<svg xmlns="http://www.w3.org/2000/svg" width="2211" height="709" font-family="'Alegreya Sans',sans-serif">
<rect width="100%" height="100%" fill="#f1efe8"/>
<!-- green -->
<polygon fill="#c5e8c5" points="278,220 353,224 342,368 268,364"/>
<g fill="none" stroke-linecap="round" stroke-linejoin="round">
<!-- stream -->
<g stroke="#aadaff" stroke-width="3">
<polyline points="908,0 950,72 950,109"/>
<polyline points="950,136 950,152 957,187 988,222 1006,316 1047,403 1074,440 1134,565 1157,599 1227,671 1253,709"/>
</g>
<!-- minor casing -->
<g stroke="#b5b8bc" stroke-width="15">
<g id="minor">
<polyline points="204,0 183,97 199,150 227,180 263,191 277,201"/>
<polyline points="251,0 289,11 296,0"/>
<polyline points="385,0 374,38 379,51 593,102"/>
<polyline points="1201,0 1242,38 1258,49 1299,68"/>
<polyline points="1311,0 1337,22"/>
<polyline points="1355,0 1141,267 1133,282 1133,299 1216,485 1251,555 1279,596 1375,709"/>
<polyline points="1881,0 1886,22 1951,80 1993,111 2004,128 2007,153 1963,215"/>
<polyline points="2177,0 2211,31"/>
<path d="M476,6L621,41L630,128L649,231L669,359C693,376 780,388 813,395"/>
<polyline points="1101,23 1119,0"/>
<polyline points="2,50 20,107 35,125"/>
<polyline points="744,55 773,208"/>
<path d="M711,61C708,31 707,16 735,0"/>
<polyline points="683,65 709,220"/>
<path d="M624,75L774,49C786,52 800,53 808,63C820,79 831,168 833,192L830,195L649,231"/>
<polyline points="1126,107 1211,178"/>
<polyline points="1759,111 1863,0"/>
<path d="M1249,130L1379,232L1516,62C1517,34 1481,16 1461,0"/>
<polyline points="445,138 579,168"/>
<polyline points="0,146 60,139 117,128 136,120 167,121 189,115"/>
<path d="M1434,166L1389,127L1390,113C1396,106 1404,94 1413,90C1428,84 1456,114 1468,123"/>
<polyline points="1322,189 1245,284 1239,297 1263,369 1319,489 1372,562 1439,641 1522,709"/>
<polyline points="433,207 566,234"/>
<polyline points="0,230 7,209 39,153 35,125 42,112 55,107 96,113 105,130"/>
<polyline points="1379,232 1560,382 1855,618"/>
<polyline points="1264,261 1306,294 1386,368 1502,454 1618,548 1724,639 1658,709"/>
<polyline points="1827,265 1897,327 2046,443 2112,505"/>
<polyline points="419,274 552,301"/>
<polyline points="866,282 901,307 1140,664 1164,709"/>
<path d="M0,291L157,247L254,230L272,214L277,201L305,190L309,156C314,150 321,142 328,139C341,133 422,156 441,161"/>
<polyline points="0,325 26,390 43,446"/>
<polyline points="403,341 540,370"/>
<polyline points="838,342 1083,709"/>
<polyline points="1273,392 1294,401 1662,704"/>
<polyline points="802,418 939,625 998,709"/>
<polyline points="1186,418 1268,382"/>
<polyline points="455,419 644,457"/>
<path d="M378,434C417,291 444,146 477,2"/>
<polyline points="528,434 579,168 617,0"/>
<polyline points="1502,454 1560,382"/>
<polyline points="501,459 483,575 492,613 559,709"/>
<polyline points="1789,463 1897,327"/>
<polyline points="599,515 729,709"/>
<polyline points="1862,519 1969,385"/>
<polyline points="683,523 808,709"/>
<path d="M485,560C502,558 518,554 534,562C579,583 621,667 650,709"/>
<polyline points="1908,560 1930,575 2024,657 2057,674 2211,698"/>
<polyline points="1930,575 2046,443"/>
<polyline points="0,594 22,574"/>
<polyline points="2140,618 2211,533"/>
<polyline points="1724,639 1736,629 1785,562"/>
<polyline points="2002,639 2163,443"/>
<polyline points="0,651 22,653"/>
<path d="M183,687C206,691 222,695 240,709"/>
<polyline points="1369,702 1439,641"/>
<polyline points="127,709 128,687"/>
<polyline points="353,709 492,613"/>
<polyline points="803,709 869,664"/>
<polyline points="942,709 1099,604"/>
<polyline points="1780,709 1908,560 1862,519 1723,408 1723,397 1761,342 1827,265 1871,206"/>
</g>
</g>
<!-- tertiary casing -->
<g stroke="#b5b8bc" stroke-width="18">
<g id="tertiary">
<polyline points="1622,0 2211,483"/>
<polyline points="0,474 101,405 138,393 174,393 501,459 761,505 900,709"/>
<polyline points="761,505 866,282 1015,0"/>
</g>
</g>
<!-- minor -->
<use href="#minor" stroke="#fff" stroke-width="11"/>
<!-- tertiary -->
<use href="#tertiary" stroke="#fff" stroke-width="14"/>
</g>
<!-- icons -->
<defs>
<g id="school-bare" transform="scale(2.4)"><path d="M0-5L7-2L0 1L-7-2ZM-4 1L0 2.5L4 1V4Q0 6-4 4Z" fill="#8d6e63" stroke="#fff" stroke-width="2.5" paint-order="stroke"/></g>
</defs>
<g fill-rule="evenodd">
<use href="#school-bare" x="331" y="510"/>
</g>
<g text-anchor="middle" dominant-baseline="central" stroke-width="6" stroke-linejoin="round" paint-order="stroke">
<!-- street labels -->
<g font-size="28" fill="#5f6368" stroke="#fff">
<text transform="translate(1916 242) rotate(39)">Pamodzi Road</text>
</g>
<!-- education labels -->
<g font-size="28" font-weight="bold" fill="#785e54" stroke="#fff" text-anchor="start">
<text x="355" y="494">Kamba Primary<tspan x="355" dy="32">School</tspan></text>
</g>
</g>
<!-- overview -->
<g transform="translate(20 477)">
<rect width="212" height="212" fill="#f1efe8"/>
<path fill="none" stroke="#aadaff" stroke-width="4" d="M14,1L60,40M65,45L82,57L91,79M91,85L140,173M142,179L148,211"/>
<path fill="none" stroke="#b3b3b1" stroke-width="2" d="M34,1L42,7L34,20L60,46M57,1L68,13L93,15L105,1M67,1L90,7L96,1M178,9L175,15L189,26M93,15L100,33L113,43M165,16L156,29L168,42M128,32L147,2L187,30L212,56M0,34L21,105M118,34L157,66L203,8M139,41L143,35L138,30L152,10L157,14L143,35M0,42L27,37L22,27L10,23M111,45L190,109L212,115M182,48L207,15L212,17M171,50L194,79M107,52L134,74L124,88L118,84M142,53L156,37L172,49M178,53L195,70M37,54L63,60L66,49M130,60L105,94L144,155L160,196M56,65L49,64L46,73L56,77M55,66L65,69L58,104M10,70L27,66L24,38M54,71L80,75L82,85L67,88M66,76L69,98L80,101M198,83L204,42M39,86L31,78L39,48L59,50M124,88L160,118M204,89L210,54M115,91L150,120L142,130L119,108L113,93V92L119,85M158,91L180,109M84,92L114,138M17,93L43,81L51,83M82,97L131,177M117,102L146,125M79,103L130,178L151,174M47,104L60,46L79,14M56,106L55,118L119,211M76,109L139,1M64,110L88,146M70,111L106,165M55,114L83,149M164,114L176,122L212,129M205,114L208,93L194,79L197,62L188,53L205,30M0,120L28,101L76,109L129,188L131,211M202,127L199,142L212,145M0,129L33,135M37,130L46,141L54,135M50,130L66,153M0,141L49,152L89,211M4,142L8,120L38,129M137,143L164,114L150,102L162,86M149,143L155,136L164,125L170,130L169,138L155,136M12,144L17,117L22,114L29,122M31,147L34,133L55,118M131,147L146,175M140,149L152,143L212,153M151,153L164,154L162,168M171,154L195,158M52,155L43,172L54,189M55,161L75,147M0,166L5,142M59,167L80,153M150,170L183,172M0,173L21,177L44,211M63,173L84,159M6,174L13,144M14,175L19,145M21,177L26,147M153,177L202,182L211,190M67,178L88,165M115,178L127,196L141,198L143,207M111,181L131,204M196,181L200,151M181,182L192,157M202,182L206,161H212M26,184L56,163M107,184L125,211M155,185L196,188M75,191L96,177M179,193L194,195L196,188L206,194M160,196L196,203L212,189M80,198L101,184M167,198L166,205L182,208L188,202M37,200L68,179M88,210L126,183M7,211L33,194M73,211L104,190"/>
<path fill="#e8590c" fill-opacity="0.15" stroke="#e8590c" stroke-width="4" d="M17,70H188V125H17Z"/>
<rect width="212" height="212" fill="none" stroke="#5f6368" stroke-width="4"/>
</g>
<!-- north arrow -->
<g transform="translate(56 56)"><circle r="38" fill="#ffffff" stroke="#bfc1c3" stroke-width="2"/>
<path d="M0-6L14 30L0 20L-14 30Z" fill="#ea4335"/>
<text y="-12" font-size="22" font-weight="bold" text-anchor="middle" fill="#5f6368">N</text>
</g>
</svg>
────
Task requirements:
A single number is the whole answer here: the number of lines in the data containing "linejoin".

Result of the exercise:
2